The rioting even visited my own small village of Bethnal Green, causing me to venture forth from my ivory flat to see what was going on. Watching the people get lairy, it's not very pretty, I tell thee. As I tweeted so cogently at the time: 'Just cycled down the Bethnal Green Road. Most shops shut. A lot of lurking and staring going on but nothing else.' (You really should follow my tweets @dixewills. Some of them are to be turned into films, you know.) An hour or so later, the lurkers and starers looted the local Tesco. The biter bit, you might say.

Personally, I blame that David Cameron.
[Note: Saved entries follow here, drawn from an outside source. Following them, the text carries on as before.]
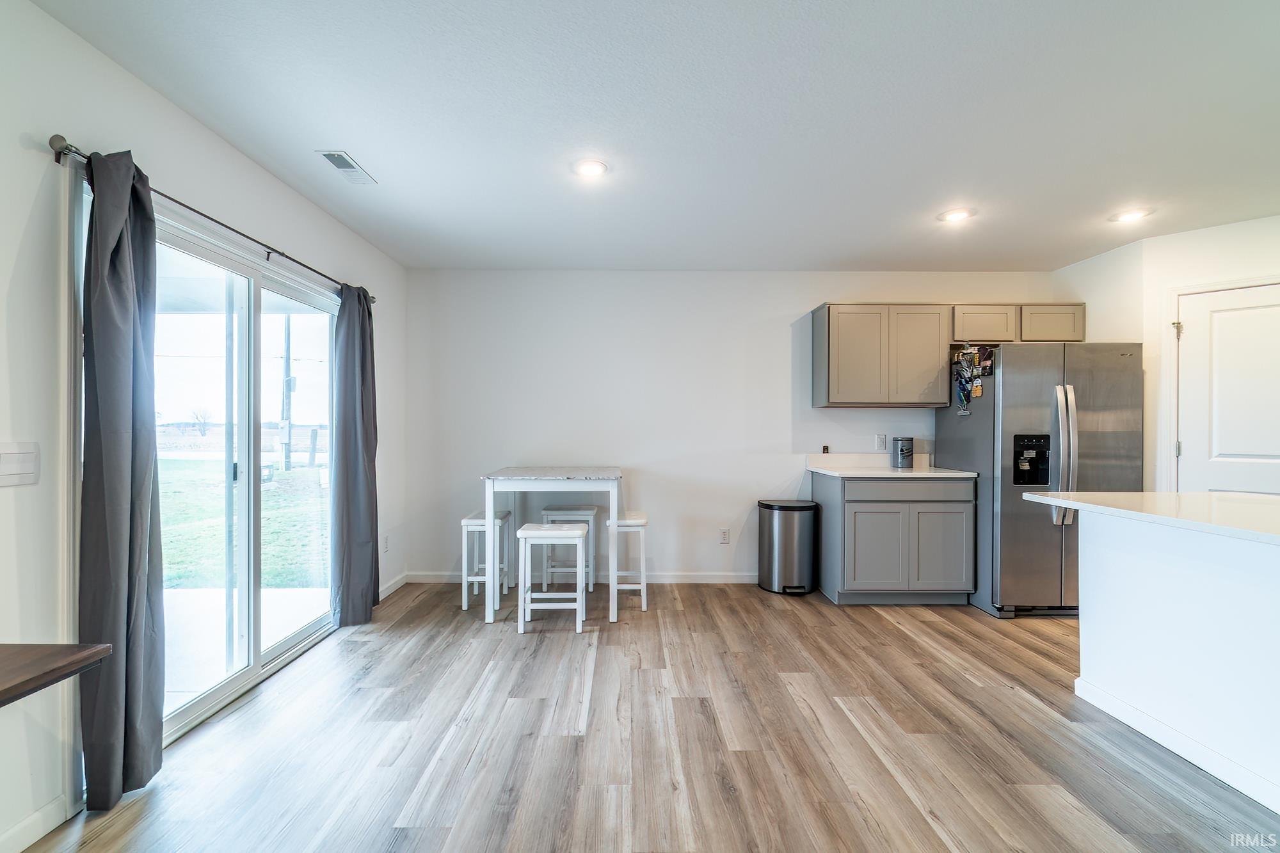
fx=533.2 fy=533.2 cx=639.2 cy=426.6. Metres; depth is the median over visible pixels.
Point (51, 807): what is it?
baseboard
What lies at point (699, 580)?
baseboard
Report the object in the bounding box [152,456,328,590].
lawn
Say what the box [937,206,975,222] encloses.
recessed light
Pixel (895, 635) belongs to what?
floor
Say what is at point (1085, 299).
right wall
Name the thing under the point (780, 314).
back wall
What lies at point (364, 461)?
curtain
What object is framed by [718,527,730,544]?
wall socket
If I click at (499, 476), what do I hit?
dining table
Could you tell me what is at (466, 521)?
stool
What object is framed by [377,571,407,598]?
baseboard
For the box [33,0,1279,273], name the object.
ceiling
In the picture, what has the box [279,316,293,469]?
utility pole
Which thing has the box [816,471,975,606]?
base cabinet
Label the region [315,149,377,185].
ceiling vent
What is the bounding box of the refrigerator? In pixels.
[938,340,1143,618]
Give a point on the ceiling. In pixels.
(342, 135)
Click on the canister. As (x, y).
(902, 441)
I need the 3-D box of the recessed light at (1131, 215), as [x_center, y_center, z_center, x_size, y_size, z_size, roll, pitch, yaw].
[2.847,-1.226,3.093,0.186,0.009,0.187,0,0,0]
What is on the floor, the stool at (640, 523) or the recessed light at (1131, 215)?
the stool at (640, 523)
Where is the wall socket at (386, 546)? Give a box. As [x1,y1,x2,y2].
[382,533,390,553]
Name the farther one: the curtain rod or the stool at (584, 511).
the stool at (584, 511)
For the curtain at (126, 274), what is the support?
hanging from the curtain rod
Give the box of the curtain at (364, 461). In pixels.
[330,281,380,626]
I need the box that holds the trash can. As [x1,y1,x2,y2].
[756,497,817,595]
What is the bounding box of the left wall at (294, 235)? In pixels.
[0,0,409,852]
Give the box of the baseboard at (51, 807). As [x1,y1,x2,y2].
[0,794,74,852]
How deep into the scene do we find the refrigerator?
3.39 m
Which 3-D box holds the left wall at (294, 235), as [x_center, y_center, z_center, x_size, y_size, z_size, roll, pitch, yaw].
[-1.805,-0.002,0.906,0.150,2.461,7.169,0,0,0]
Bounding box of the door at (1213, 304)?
[1176,280,1279,495]
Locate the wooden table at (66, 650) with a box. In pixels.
[0,642,111,707]
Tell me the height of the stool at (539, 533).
0.605 m
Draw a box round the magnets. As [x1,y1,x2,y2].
[951,343,992,413]
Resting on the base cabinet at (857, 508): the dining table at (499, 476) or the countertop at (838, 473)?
the countertop at (838, 473)
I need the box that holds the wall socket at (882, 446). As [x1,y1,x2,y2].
[874,433,887,450]
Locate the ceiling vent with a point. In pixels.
(331, 155)
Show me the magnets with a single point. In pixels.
(962, 359)
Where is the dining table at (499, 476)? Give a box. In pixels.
[478,465,622,626]
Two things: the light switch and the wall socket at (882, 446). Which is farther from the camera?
the wall socket at (882, 446)
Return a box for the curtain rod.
[50,132,374,304]
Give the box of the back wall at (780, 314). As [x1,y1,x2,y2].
[403,266,1066,587]
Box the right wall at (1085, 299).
[1047,210,1279,496]
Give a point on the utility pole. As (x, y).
(287, 359)
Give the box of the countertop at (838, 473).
[805,465,979,478]
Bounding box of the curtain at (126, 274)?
[78,145,165,812]
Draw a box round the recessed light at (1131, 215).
[1109,207,1151,223]
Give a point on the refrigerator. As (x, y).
(1013, 386)
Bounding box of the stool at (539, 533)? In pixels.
[515,520,589,632]
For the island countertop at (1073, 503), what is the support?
on the kitchen island
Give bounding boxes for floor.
[16,581,1279,852]
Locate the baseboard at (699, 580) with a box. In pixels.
[402,570,758,583]
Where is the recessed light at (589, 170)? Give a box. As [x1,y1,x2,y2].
[572,158,608,178]
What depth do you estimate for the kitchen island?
1.99 m
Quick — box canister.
[891,436,914,468]
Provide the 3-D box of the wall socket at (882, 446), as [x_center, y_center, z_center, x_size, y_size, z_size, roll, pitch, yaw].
[1.891,0.121,4.168,0.072,0.119,0.009,0,0,0]
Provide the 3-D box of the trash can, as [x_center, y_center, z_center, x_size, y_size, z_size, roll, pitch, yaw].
[1.116,0.896,4.041,0.404,0.656,0.390,0,0,0]
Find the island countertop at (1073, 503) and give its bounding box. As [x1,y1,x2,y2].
[1015,489,1279,545]
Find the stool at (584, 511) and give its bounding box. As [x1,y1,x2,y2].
[540,504,596,594]
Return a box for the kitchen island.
[1072,508,1279,816]
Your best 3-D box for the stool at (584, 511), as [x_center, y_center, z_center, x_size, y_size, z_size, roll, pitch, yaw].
[-0.517,0.917,4.028,0.361,0.607,0.309,0,0,0]
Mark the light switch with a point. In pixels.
(31, 466)
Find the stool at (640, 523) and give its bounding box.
[606,510,648,611]
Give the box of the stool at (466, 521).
[459,508,511,611]
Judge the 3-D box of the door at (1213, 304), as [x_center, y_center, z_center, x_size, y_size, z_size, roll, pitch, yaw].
[3.668,0.234,3.122,0.340,2.042,0.338,0,0,0]
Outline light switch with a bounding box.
[0,441,40,487]
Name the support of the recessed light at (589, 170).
in the ceiling
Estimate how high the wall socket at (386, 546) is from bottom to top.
0.121 m
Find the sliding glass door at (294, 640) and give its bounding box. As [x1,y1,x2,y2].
[69,169,345,766]
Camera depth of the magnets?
3.64 m
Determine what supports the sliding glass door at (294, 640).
in the left wall at (294, 235)

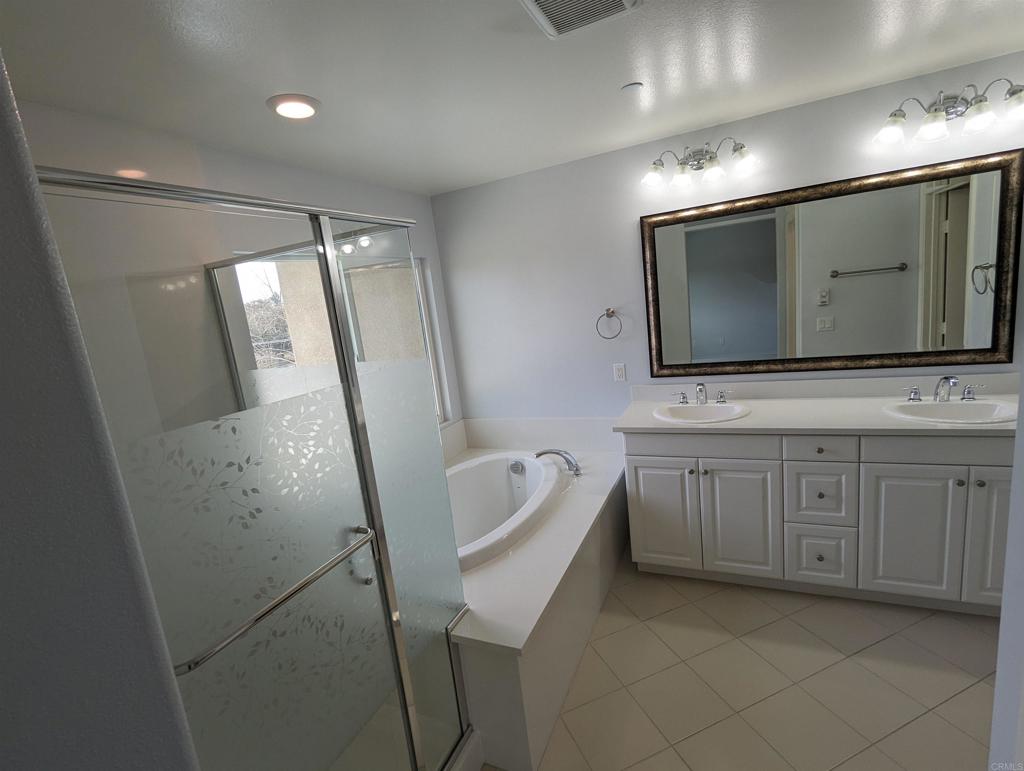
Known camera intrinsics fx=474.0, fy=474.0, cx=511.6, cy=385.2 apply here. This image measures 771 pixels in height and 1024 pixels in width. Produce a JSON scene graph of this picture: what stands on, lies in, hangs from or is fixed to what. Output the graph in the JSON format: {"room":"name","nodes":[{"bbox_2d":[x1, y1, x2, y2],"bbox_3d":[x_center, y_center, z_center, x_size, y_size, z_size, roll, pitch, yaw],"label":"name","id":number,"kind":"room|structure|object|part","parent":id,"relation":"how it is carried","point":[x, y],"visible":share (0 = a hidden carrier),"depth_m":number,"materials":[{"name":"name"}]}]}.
{"room":"bathroom","nodes":[
{"label":"bathroom","id":0,"kind":"room"},
{"bbox_2d":[0,56,199,770],"bbox_3d":[-0.844,0.459,0.610,1.056,2.440,0.426,-2,11,26],"label":"near left wall","id":1,"kind":"structure","parent":0,"point":[3,255],"depth_m":0.42,"materials":[{"name":"grey paint"}]},
{"bbox_2d":[13,99,459,447],"bbox_3d":[-1.158,0.171,2.323,0.163,2.425,3.122,-2,11,26],"label":"left wall","id":2,"kind":"structure","parent":0,"point":[162,166],"depth_m":1.95,"materials":[{"name":"white paint"}]},
{"bbox_2d":[224,248,446,429],"bbox_3d":[-0.884,-0.175,2.765,0.076,1.184,1.398,-2,11,26],"label":"window","id":3,"kind":"structure","parent":2,"relation":"in","point":[422,295],"depth_m":2.75,"materials":[{"name":"glass"}]},
{"bbox_2d":[0,0,1023,194],"bbox_3d":[0.537,-1.086,0.917,4.495,0.100,3.849,-2,11,26],"label":"ceiling","id":4,"kind":"structure","parent":0,"point":[308,85],"depth_m":1.66,"materials":[{"name":"white paint"}]},
{"bbox_2d":[266,93,320,119],"bbox_3d":[-0.793,-1.013,1.730,0.188,0.020,0.188,-2,11,26],"label":"recessed light","id":5,"kind":"object","parent":4,"relation":"in","point":[295,102],"visible":0.99,"depth_m":1.70,"materials":[{"name":"white"}]},
{"bbox_2d":[519,0,639,38],"bbox_3d":[0.184,-1.049,1.279,0.274,0.020,0.310,-2,11,26],"label":"ceiling vent","id":6,"kind":"object","parent":4,"relation":"attached to","point":[532,3],"visible":0.98,"depth_m":1.34,"materials":[{"name":"white metal"}]},
{"bbox_2d":[620,82,642,92],"bbox_3d":[0.489,-1.214,1.942,0.085,0.008,0.085,-2,11,26],"label":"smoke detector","id":7,"kind":"object","parent":4,"relation":"attached to","point":[629,87],"visible":0.98,"depth_m":1.93,"materials":[{"name":"white"}]},
{"bbox_2d":[432,54,1023,433],"bbox_3d":[1.367,-0.245,2.808,4.233,2.446,0.132,-2,11,26],"label":"back wall","id":8,"kind":"structure","parent":0,"point":[627,234],"depth_m":2.99,"materials":[{"name":"white paint"}]},
{"bbox_2d":[458,417,620,452],"bbox_3d":[0.032,0.445,2.989,1.448,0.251,0.770,-2,11,26],"label":"tub backsplash","id":9,"kind":"structure","parent":8,"relation":"attached to","point":[523,441],"depth_m":3.38,"materials":[{"name":"white"}]},
{"bbox_2d":[595,308,621,339],"bbox_3d":[0.615,-0.393,3.012,0.163,0.195,0.059,-2,11,26],"label":"towel ring","id":10,"kind":"object","parent":8,"relation":"attached to","point":[612,312],"visible":0.98,"depth_m":3.00,"materials":[{"name":"silver metal"}]},
{"bbox_2d":[612,362,626,381],"bbox_3d":[0.691,-0.086,3.059,0.071,0.115,0.008,-2,11,26],"label":"wall outlet","id":11,"kind":"object","parent":8,"relation":"attached to","point":[618,373],"visible":0.98,"depth_m":3.06,"materials":[{"name":"white plastic"}]},
{"bbox_2d":[640,137,757,189],"bbox_3d":[0.991,-1.203,2.549,0.585,0.203,0.202,-2,11,26],"label":"vanity light","id":12,"kind":"object","parent":8,"relation":"attached to","point":[715,172],"visible":0.99,"depth_m":2.54,"materials":[{"name":"silver metal"}]},
{"bbox_2d":[640,147,1023,377],"bbox_3d":[1.582,-0.560,2.537,1.666,0.992,0.034,-2,11,26],"label":"mirror","id":13,"kind":"object","parent":8,"relation":"attached to","point":[960,270],"visible":1,"depth_m":2.47,"materials":[{"name":"mirror"}]},
{"bbox_2d":[874,79,1023,145],"bbox_3d":[1.950,-1.223,2.100,0.571,0.205,0.198,-2,11,26],"label":"vanity light","id":14,"kind":"object","parent":8,"relation":"attached to","point":[941,115],"visible":0.99,"depth_m":2.10,"materials":[{"name":"silver metal"}]},
{"bbox_2d":[486,547,1004,770],"bbox_3d":[0.815,1.383,1.409,4.664,0.099,3.812,-2,11,26],"label":"tile floor","id":15,"kind":"structure","parent":0,"point":[887,640],"depth_m":1.91,"materials":[{"name":"beige tile"}]},
{"bbox_2d":[33,167,473,770],"bbox_3d":[-0.801,0.468,1.536,1.012,1.916,1.264,-2,11,26],"label":"shower enclosure","id":16,"kind":"object","parent":15,"relation":"on","point":[349,365],"visible":0.91,"depth_m":1.15,"materials":[{"name":"clear glass"}]},
{"bbox_2d":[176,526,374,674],"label":"towel bar","id":17,"kind":"object","parent":16,"relation":"attached to","point":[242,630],"visible":0.76,"depth_m":1.02,"materials":[{"name":"silver metal"}]},
{"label":"door handle","id":18,"kind":"part","parent":16,"relation":"part of","materials":[{"name":"silver metal"}]},
{"bbox_2d":[449,443,630,770],"bbox_3d":[-0.109,0.799,2.633,1.236,0.823,1.753,-2,11,26],"label":"tub surround","id":19,"kind":"object","parent":15,"relation":"on","point":[579,524],"visible":0.53,"depth_m":2.14,"materials":[{"name":"white"}]},
{"bbox_2d":[448,451,563,571],"bbox_3d":[-0.205,0.888,2.688,0.908,0.501,1.366,-2,11,26],"label":"bathtub","id":20,"kind":"object","parent":19,"relation":"in","point":[504,481],"visible":0.4,"depth_m":3.04,"materials":[{"name":"white plastic"}]},
{"bbox_2d":[534,448,580,476],"bbox_3d":[0.290,0.467,2.953,0.291,0.145,0.214,-2,11,26],"label":"tub faucet","id":21,"kind":"object","parent":19,"relation":"on","point":[545,452],"visible":0.99,"depth_m":2.94,"materials":[{"name":"silver metal"}]},
{"bbox_2d":[619,426,1013,615],"bbox_3d":[1.573,0.496,2.482,1.873,1.083,0.607,-2,11,26],"label":"vanity cabinet","id":22,"kind":"object","parent":15,"relation":"on","point":[646,456],"visible":0.83,"depth_m":2.29,"materials":[{"name":"white paint"}]},
{"bbox_3d":[0.852,0.731,2.720,0.335,0.650,0.047,-2,11,26],"label":"cabinet door","id":23,"kind":"part","parent":22,"relation":"part of","materials":[{"name":"white"}]},
{"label":"handle","id":24,"kind":"part","parent":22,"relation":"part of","materials":[{"name":"silver metal"}]},
{"bbox_3d":[0.989,0.319,2.543,0.658,0.135,0.061,-2,11,26],"label":"drawer","id":25,"kind":"part","parent":22,"relation":"part of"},
{"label":"handle","id":26,"kind":"part","parent":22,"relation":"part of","materials":[{"name":"silver metal"}]},
{"bbox_3d":[1.208,0.725,2.541,0.347,0.673,0.062,-2,11,26],"label":"cabinet door","id":27,"kind":"part","parent":22,"relation":"part of","materials":[{"name":"white"}]},
{"bbox_2d":[609,373,1020,435],"bbox_3d":[1.498,0.095,2.326,1.810,0.135,0.617,-2,11,26],"label":"countertop","id":28,"kind":"structure","parent":22,"relation":"on","point":[749,420],"depth_m":2.32,"materials":[{"name":"white stone"}]},
{"bbox_2d":[651,401,751,423],"bbox_3d":[1.054,0.217,2.644,0.506,0.163,0.421,-2,11,26],"label":"sink","id":29,"kind":"object","parent":28,"relation":"in","point":[721,411],"visible":0.77,"depth_m":2.71,"materials":[{"name":"white ceramic"}]},
{"bbox_2d":[671,382,731,405],"bbox_3d":[1.082,0.047,2.725,0.321,0.135,0.152,-2,11,26],"label":"left faucet","id":30,"kind":"object","parent":28,"relation":"on","point":[700,388],"visible":0.99,"depth_m":2.74,"materials":[{"name":"silver metal"}]},
{"bbox_2d":[901,374,985,403],"bbox_3d":[2.046,0.016,2.244,0.324,0.137,0.151,-2,11,26],"label":"faucet","id":31,"kind":"object","parent":28,"relation":"on","point":[913,399],"visible":0.99,"depth_m":2.26,"materials":[{"name":"silver metal"}]},
{"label":"handle","id":32,"kind":"part","parent":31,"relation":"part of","materials":[{"name":"silver metal"}]},
{"bbox_2d":[882,398,1017,424],"bbox_3d":[2.014,0.186,2.164,0.507,0.159,0.398,-2,11,26],"label":"sink","id":33,"kind":"object","parent":28,"relation":"in","point":[982,407],"visible":0.69,"depth_m":2.23,"materials":[{"name":"white ceramic"}]},
{"bbox_3d":[1.544,0.556,2.392,0.238,0.321,0.040,-2,11,26],"label":"drawer","id":34,"kind":"part","parent":22,"relation":"part of","materials":[{"name":"white"}]},
{"bbox_3d":[1.509,0.304,2.332,0.267,0.133,0.042,-2,11,26],"label":"drawer","id":35,"kind":"part","parent":22,"relation":"part of","materials":[{"name":"white"}]},
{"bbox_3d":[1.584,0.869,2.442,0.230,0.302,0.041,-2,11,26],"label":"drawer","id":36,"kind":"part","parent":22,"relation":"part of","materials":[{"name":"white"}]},
{"bbox_3d":[1.862,0.705,2.239,0.336,0.660,0.050,-2,11,26],"label":"cabinet door","id":37,"kind":"part","parent":22,"relation":"part of","materials":[{"name":"white"}]},
{"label":"handle","id":38,"kind":"part","parent":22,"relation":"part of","materials":[{"name":"silver metal"}]},
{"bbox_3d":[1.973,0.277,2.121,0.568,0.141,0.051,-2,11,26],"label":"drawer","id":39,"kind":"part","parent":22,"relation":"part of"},
{"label":"knob","id":40,"kind":"part","parent":22,"relation":"part of","materials":[{"name":"metal"}]},
{"bbox_3d":[2.154,0.646,2.087,0.262,0.745,0.063,-2,11,26],"label":"cabinet door","id":41,"kind":"part","parent":22,"relation":"part of","materials":[{"name":"white"}]},
{"bbox_2d":[988,375,1023,770],"bbox_3d":[0.836,0.291,0.347,0.639,2.447,0.491,-2,11,26],"label":"right wall","id":42,"kind":"structure","parent":0,"point":[1007,562],"depth_m":0.65,"materials":[{"name":"white paint"}]},
{"label":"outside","id":43,"kind":"structure","parent":0,"visible":0},
{"bbox_2d":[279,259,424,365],"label":"exterior stucco wall","id":44,"kind":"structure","parent":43,"point":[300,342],"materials":[{"name":"beige paint"}]},
{"label":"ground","id":45,"kind":"structure","parent":43,"visible":0},
{"bbox_2d":[240,265,295,370],"bbox_3d":[-6.039,-1.127,11.459,4.086,5.360,4.459,-2,11,26],"label":"tree","id":46,"kind":"object","parent":45,"relation":"on","point":[259,329],"visible":0.18,"depth_m":11.05,"materials":[{"name":"plant"}]}
]}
Admittedly, he was sunning himself in Italy while the riots took place (and for some days afterwards), so even the Met would probably struggle to fit him up. However, as many have pointed out, opening his speech to a recalled Parliament by declaring, 'It is time for our country to take stock,' is surely incitement to loot.

Perhaps to make up for this, the prime minister aired some ad hoc musings on 'whether it would be right' to ban people from using social networks 'when we know they are plotting violence, disorder and criminality'. Louise Mensch, not an MP who takes to being accused of deliberating before she opens her mouth, even called for Facebook and Twitter to be suspended during national emergencies.

Or perhaps you think I'm being a little harsh. Some appeals encouraging people to riot were indeed posted on Facebook and tweeted on Twitter. However, The Guardian, bless their Twitter-obsessed socks, analysed an eye-reddening 2.5m tweets about the riots (bit.ly/pCiq5E) and discovered that the vast majority were sent in reaction to rioting breaking out rather than to organise the violence beforehand (and some 200,000 helped coordinate the public-led clean-up operation afterwards).

During the worst of the disturbances I myself noticed that many of the tweets were appeals for information on whether it was safe to go home a certain way, or were responses to those queries. As is so often the case nowadays, Twitter proved to be a much more up-to-the-minute and effective means of finding out what was going on than the traditional news media. Meanwhile, on Facebook, it has become apparent from trials of those who encouraged rioting in their home towns that such calls ended in abject failure.

The home secretary Theresa May has since declared that the government has pulled back from restricting internet services. However, it behoves us to stay vigilant. While freedom doesn't tend to disappear overnight, it only takes a few good knee jerks to send it sprawling.